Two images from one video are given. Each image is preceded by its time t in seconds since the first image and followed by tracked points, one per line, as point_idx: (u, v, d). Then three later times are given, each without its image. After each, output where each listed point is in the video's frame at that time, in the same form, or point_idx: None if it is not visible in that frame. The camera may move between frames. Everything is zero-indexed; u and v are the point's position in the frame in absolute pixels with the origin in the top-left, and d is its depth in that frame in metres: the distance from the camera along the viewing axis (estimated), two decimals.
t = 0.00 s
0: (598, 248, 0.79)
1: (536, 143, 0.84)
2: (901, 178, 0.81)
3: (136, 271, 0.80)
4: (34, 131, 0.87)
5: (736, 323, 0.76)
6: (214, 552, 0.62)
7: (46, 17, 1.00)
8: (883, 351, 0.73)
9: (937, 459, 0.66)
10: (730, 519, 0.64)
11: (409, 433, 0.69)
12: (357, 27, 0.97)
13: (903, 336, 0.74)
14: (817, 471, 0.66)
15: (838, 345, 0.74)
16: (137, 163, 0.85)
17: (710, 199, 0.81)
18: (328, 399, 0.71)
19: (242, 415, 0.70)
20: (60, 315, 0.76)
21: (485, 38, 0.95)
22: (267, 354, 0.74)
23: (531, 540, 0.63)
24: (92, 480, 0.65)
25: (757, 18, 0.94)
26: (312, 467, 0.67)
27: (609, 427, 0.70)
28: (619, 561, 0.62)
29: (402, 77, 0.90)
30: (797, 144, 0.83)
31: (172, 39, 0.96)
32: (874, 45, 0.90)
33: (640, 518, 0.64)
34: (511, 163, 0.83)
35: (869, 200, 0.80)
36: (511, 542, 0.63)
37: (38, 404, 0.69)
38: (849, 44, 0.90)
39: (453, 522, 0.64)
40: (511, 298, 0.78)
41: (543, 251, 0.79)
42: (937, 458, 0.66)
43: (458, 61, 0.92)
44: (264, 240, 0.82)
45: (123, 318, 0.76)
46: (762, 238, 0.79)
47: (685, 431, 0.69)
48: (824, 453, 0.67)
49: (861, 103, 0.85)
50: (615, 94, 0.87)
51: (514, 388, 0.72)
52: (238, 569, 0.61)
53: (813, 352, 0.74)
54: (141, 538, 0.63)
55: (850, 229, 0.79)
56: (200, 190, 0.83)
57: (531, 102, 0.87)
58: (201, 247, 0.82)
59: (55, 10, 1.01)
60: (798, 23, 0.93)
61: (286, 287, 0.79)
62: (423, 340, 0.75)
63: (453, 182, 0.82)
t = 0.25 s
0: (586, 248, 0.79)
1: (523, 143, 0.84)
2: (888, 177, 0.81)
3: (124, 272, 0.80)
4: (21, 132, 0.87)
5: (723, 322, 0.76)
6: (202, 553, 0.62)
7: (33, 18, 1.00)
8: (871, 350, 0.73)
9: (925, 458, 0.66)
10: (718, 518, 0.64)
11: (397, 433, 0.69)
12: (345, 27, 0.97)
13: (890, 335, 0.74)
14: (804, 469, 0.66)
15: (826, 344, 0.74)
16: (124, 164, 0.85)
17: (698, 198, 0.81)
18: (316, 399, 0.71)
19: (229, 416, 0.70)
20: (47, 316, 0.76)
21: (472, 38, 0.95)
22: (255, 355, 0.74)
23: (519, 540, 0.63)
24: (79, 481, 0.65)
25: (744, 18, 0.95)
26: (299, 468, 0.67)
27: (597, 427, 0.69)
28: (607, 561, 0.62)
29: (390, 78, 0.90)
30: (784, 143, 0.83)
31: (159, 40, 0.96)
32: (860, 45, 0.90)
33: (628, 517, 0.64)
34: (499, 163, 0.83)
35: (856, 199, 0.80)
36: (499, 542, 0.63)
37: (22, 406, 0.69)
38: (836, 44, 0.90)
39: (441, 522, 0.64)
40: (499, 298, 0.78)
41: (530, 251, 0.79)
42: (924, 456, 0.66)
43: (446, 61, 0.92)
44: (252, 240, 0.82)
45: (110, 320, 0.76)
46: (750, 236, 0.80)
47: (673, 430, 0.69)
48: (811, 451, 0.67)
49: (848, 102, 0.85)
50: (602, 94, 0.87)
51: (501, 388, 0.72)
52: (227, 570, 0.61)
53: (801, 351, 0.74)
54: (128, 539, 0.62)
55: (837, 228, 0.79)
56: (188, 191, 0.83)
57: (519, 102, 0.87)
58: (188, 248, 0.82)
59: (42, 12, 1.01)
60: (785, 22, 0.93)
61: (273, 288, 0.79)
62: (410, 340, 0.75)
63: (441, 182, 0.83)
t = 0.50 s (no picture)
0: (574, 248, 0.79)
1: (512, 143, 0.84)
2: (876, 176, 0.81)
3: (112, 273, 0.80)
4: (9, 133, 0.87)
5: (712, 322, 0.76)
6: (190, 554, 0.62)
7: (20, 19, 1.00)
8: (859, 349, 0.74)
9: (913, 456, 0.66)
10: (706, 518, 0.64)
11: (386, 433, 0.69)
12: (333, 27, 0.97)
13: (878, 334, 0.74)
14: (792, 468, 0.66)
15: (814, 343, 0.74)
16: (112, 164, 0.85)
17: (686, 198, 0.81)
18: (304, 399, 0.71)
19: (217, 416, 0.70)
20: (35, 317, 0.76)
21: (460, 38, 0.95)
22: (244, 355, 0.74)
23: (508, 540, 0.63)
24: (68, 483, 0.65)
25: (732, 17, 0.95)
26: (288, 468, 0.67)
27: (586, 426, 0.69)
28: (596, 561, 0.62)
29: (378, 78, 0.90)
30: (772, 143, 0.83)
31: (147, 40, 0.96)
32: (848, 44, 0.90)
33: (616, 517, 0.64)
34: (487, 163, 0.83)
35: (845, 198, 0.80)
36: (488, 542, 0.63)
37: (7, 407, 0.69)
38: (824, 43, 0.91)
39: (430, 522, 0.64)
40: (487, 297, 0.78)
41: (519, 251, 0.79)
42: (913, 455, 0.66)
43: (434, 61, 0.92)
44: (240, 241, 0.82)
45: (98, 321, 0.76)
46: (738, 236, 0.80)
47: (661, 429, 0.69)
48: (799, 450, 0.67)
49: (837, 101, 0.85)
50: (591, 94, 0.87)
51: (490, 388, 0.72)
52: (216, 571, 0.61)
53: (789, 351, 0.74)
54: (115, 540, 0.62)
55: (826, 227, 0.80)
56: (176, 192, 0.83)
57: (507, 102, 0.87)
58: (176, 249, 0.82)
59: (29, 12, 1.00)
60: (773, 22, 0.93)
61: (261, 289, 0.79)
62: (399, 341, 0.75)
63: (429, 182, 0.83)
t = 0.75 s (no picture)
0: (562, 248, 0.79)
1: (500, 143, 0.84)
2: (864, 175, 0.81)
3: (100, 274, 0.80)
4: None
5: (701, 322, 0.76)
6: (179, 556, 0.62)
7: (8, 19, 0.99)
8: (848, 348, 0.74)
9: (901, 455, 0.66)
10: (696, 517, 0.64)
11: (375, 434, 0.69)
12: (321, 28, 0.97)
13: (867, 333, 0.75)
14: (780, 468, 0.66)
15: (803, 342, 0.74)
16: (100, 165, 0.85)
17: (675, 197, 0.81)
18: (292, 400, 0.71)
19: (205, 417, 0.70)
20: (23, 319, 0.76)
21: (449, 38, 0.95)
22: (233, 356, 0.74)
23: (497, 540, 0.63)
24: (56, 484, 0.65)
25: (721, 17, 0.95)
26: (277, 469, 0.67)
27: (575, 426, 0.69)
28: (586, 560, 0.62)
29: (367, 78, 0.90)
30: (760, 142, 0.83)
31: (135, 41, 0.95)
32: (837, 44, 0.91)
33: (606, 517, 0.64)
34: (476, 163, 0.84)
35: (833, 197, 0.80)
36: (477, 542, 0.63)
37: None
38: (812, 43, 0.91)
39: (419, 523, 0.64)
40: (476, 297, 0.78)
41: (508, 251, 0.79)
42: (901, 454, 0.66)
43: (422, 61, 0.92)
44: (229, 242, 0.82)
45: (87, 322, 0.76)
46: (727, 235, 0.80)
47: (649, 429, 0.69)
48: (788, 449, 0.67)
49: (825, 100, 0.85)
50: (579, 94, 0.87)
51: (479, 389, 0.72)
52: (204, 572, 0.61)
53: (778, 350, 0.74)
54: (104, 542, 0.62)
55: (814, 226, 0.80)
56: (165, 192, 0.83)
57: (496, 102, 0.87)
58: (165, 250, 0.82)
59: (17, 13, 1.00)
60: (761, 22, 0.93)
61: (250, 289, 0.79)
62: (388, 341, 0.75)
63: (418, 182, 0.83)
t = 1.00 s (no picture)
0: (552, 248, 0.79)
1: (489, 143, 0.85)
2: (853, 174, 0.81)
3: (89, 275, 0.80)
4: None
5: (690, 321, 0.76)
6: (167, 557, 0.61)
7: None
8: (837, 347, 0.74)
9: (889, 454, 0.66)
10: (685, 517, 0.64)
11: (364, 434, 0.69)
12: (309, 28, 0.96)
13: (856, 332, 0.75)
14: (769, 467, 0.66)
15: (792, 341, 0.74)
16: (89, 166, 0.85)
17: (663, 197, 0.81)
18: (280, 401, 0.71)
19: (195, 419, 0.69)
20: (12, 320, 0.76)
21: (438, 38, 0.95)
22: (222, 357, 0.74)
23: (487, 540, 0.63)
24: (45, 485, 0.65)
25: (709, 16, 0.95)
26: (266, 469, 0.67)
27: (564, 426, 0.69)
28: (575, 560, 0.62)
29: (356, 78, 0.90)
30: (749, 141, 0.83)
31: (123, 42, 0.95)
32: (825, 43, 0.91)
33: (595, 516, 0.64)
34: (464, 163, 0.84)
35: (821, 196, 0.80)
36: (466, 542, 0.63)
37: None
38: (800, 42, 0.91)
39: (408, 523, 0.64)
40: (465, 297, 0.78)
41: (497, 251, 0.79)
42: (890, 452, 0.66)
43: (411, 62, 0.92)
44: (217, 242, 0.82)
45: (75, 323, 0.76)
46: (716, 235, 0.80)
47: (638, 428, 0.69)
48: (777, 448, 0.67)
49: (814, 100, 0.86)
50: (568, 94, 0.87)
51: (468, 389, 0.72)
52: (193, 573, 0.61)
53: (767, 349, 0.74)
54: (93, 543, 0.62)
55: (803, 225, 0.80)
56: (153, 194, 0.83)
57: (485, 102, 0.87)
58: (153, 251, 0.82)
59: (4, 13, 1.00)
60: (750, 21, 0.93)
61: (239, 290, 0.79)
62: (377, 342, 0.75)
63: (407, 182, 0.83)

* * *

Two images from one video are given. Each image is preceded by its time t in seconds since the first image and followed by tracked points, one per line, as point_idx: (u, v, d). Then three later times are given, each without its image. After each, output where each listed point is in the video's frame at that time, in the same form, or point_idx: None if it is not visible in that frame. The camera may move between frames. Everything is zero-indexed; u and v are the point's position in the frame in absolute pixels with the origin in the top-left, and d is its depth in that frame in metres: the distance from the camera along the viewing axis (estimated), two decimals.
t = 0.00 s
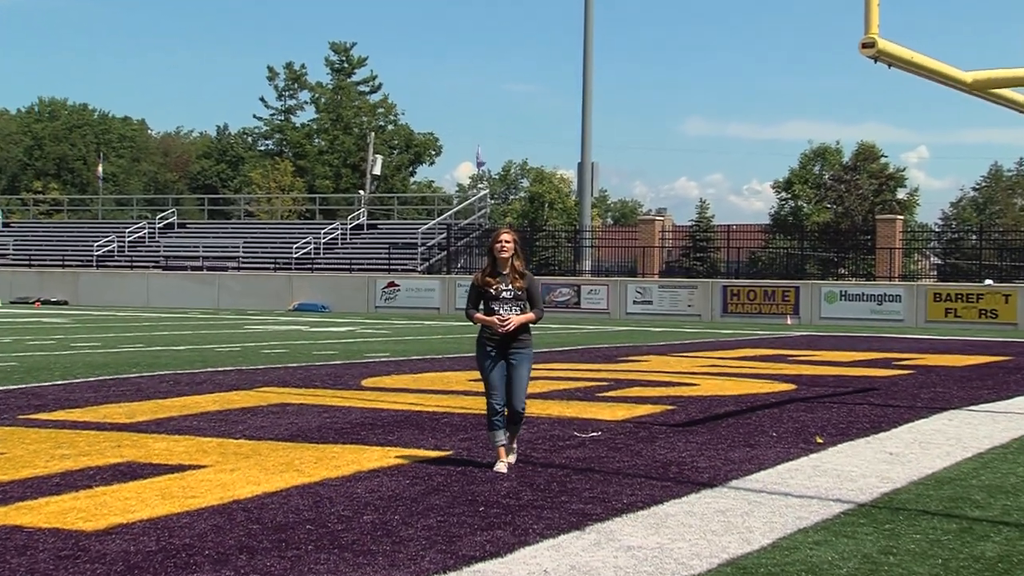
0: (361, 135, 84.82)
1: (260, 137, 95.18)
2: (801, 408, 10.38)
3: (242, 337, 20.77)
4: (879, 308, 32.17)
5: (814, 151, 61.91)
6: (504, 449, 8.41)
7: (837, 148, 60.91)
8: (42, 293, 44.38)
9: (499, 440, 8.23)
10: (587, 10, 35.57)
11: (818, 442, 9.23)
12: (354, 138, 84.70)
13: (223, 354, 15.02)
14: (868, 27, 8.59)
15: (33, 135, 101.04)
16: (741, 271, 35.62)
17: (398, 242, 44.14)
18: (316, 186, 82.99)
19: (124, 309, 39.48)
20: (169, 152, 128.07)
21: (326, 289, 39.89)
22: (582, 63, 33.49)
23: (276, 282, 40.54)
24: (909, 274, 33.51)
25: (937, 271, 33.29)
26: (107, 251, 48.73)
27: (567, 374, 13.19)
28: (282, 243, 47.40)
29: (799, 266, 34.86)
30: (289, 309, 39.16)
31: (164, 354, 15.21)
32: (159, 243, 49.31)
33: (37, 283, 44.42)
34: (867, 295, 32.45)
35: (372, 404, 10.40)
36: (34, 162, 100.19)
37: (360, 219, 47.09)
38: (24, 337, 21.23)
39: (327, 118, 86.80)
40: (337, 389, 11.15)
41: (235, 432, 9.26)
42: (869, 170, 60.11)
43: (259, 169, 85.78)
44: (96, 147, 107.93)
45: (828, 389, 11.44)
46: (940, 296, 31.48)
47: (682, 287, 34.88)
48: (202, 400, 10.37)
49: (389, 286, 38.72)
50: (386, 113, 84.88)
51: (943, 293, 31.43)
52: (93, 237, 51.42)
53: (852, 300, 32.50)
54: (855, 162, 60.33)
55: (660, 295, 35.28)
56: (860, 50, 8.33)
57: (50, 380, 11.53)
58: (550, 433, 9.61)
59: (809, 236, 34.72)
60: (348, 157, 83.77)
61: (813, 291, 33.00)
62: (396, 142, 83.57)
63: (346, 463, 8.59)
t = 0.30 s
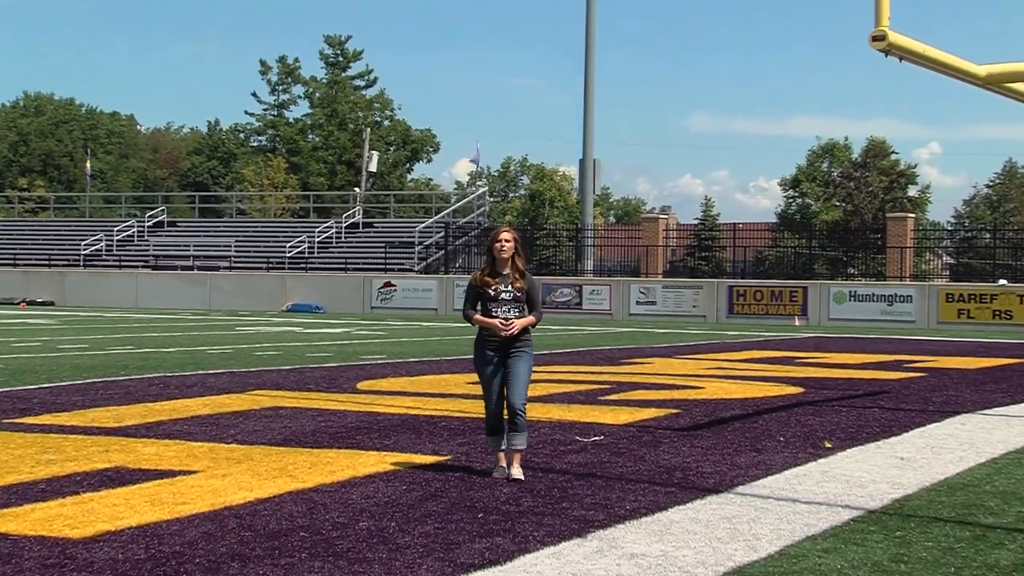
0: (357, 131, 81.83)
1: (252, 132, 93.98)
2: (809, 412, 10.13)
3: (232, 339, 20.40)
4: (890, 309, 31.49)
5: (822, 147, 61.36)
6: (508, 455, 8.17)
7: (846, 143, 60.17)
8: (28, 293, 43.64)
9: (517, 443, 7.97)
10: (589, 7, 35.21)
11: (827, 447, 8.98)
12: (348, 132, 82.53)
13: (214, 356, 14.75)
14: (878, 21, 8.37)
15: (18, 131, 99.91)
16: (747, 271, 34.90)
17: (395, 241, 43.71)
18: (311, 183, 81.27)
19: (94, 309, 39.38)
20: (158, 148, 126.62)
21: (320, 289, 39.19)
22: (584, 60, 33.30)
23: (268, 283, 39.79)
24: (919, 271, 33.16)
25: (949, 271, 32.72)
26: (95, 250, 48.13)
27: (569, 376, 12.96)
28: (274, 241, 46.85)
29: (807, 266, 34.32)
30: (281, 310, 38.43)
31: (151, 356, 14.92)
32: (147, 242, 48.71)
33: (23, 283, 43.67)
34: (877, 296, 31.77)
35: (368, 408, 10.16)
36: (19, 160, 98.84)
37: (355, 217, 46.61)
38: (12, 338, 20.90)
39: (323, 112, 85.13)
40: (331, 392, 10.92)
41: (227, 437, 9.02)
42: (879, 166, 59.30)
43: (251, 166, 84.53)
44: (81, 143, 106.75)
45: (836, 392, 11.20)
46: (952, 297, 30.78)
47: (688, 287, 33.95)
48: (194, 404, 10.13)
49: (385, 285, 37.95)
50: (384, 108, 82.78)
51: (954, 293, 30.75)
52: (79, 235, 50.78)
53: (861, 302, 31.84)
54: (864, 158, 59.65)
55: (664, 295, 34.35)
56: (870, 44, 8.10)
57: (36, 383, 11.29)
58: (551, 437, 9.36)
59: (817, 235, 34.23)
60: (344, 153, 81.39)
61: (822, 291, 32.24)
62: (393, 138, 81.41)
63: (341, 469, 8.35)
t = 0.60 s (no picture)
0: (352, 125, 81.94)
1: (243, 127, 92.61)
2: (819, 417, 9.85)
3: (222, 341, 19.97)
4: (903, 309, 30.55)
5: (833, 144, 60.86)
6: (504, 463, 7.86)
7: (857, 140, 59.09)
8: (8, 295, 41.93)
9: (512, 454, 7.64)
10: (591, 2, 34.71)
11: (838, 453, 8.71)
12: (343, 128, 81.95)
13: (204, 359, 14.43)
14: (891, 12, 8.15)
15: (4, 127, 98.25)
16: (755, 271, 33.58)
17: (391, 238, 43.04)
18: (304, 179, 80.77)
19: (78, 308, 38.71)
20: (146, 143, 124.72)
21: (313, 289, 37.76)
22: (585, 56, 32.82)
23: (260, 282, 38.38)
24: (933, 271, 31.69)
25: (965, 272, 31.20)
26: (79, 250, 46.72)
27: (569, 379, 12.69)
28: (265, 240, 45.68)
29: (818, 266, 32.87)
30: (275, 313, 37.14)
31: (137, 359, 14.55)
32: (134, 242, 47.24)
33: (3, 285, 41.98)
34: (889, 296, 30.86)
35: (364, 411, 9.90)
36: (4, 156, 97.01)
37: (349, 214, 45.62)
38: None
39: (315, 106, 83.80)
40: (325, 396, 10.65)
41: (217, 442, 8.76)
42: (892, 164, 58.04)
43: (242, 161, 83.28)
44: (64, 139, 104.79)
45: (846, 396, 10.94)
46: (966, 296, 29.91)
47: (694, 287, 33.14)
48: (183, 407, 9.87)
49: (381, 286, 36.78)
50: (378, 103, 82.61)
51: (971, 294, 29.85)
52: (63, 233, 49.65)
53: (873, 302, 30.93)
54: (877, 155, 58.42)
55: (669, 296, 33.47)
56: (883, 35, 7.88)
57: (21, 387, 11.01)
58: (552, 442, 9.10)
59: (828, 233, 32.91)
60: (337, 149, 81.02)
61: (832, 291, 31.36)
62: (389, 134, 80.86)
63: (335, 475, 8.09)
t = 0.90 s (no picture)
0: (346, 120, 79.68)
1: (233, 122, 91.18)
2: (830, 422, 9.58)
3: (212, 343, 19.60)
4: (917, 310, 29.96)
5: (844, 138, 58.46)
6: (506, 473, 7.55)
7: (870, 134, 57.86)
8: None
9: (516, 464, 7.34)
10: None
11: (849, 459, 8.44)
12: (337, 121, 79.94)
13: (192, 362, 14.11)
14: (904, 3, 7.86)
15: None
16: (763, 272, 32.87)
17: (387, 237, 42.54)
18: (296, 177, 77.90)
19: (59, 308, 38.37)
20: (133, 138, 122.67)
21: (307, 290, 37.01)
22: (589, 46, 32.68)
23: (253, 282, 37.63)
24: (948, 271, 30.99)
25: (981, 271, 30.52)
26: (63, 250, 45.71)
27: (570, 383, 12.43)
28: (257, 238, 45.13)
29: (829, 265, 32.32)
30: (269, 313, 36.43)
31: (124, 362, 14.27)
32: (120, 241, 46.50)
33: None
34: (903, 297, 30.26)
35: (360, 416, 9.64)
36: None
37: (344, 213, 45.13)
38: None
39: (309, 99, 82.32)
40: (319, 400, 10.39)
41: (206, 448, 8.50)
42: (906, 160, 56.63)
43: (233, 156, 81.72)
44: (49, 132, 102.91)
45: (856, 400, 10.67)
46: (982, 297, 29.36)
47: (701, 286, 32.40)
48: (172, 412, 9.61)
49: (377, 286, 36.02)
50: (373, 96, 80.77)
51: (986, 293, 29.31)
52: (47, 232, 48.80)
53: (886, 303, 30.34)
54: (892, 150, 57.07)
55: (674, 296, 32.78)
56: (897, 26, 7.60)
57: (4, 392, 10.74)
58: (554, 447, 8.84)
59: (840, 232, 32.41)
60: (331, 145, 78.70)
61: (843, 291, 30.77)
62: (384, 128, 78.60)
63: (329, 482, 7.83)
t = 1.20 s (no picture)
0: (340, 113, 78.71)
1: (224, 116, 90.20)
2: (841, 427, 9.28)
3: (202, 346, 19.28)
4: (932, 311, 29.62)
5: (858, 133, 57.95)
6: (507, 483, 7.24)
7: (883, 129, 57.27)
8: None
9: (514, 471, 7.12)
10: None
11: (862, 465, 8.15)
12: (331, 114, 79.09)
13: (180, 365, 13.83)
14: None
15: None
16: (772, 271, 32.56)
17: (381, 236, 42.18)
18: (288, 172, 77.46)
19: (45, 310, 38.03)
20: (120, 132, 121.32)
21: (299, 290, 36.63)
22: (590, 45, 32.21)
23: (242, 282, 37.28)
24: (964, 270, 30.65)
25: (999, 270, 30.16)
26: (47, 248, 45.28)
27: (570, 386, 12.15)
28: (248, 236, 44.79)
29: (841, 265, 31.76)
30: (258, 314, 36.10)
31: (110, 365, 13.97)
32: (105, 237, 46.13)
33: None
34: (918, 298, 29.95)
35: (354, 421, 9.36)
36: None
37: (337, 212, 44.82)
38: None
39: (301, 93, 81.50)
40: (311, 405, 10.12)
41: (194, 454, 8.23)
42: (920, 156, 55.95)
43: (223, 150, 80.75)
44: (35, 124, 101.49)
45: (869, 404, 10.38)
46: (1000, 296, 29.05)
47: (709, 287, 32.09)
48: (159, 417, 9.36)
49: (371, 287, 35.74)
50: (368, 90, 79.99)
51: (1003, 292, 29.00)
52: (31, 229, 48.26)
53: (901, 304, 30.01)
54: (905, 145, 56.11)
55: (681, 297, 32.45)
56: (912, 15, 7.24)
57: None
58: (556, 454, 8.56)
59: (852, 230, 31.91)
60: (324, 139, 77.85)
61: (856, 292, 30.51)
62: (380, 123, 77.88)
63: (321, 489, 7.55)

**WHAT YOU HAVE TO DO**
Among the entries above, locate the lines containing "46: (762, 238, 0.79)" and "59: (55, 10, 1.01)", and transcribe exactly those two lines and all lines between.

**THE COMPLETED TASK**
46: (762, 238, 0.79)
47: (685, 431, 0.69)
48: (824, 453, 0.67)
49: (861, 103, 0.85)
50: (615, 94, 0.87)
51: (514, 388, 0.72)
52: (238, 569, 0.61)
53: (813, 352, 0.74)
54: (141, 538, 0.63)
55: (850, 229, 0.79)
56: (200, 190, 0.83)
57: (531, 102, 0.87)
58: (201, 247, 0.82)
59: (55, 10, 1.01)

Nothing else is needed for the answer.